A vida escolar de Pedro não foi simples. Seus limites o afastavam das pessoas e era difícil para ele ficar na sala de aula. Mas Dulce sempre deu um jeito: colocou-o em uma escola especial, onde ele fez amigos e concluiu o ensino médio. Ela o estimula a participar de suas atividades com as artes, a escrever, a trabalhar. Ele aprende muito com filmes e discute todo tipo de assunto. É um artista no computador, adora jogar videogame e já criou um programa no youtube, fazendo bom uso da voz. Em seu livro, Pedro se nomeia “brincante oculto” e considera que tem uma forma artista de ver as coisas – sempre de um jeito inusitado. Pedro tem o dom de observar, de criar seu personagem, ele quer saber quem é: “quero ser eu mesmo”, repete.
Mas pergunta: “o que eu quero ser?” Se a vida é como um filme, nem tudo é um mar de flores, ele diz. Como a “preguiça” não lhe faz bem, ele se esforça para sair de casa. Às vezes para de escrever, interrompido por sua “zona de conforto”, mas quer continuar, pés na estrada, coração de caneta na mão. É o que desenha no livro: um coração de livro em punho, sua arma. Milton Nascimento e seu coração de estudante não podem faltar. Pés na estrada para o infinito, desenha a caneta, o violão, a música. O livro lhe organiza a vida. Tropeçar ajuda a caminhar. Durante algum tempo trabalhou no Super Nosso - desenha seu crachá e alguns super-heróis, mas esclarece, com fina ironia: “Não sou James Bond”.

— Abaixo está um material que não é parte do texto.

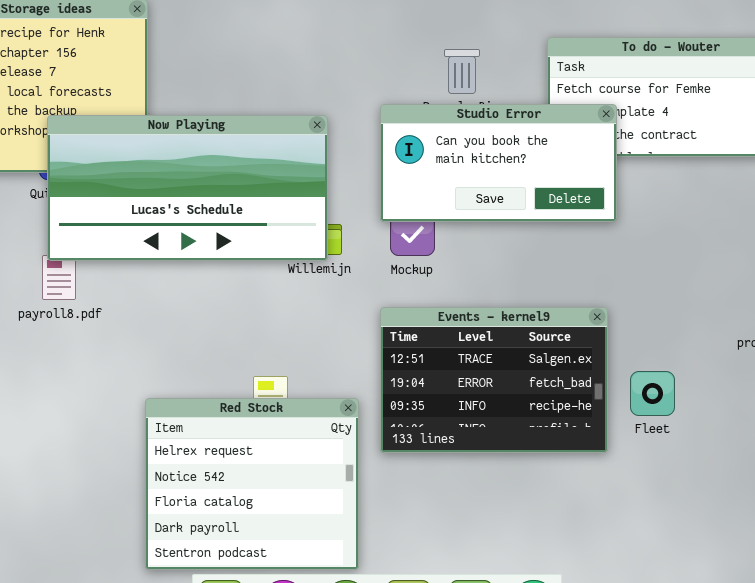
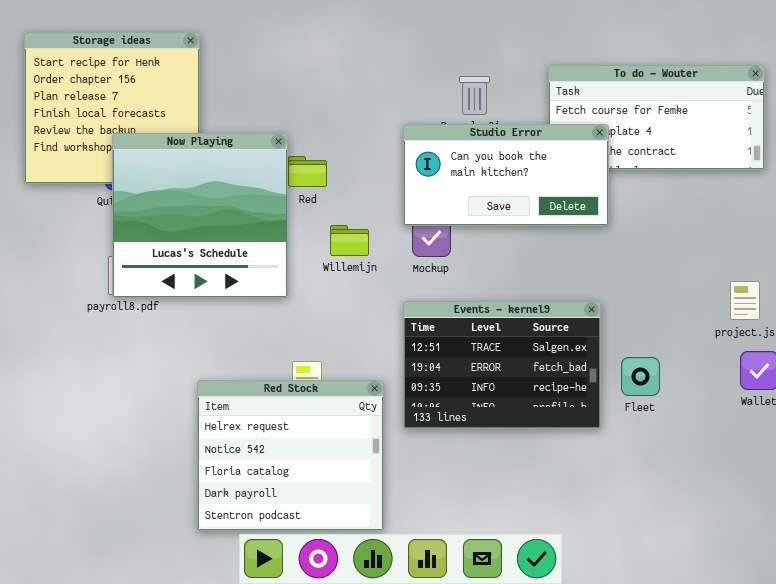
Now Playing: [47,115,328,261] -> [112,133,288,298], resized

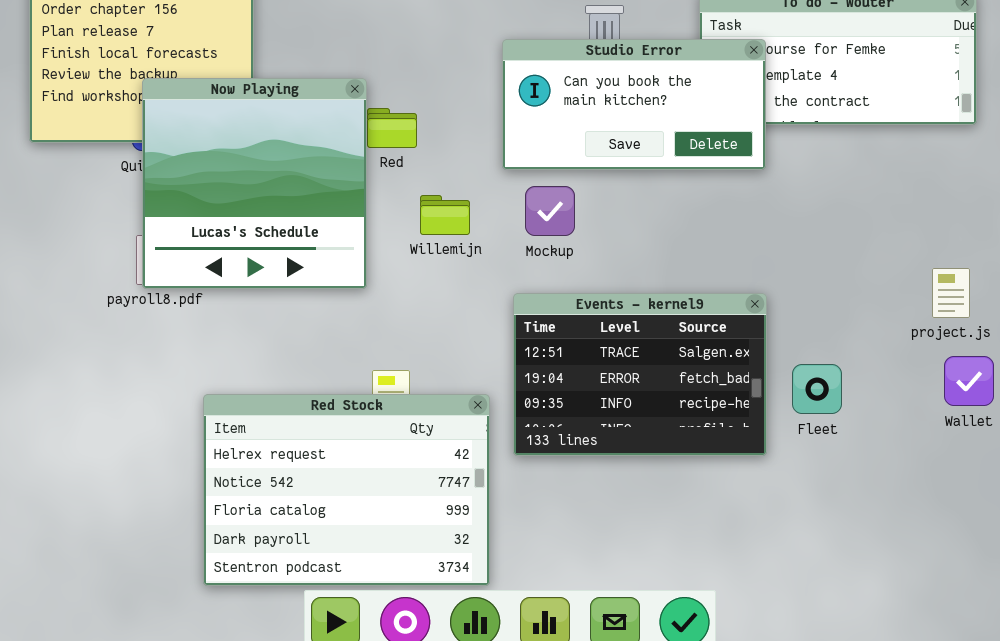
Studio Error: [403,124,609,226] -> [502,39,766,170], moved
Red Stock: [197,380,384,531] -> [203,394,490,586], resized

Qual caminho escolher? Da paz, da amizade, do amor? Do submundo? Na árvore da vida, trata-se de escrever, cada dia, uma ideia, construindo seu ser com a caneta-rosa fabricada pela mãe do rei Pedro. “A dívida de todo homem é a morte”, mas “a estrada da vida é longa”, diz Pedro.
Pedro e Dulce nos ensinam que os cuidados de uma mãe que trazem a marca de um interesse particularizado, portador do seu desejo, indicam um caminho para a vida de seu filho. Dulce aponta formas de tratamento que passam longe de um treinamento comportamental, porque estão atentas à singularidade e às questões trazidas por Pedro, que inventa com sua mãe, sua família e agora com Marina Acúrcio, da Editora Benvinda, um caminho à sua medida. Rosas para todas há de germinar como semente de uma série que Pedro poderá, desde então, cultivar.
Elisa Alvarenga
Médica e mestra em Filosofia - UFMG, doutora em Psicanálise - Universite de Paris VIII. Membro da Escola Brasileira de Psicanálise.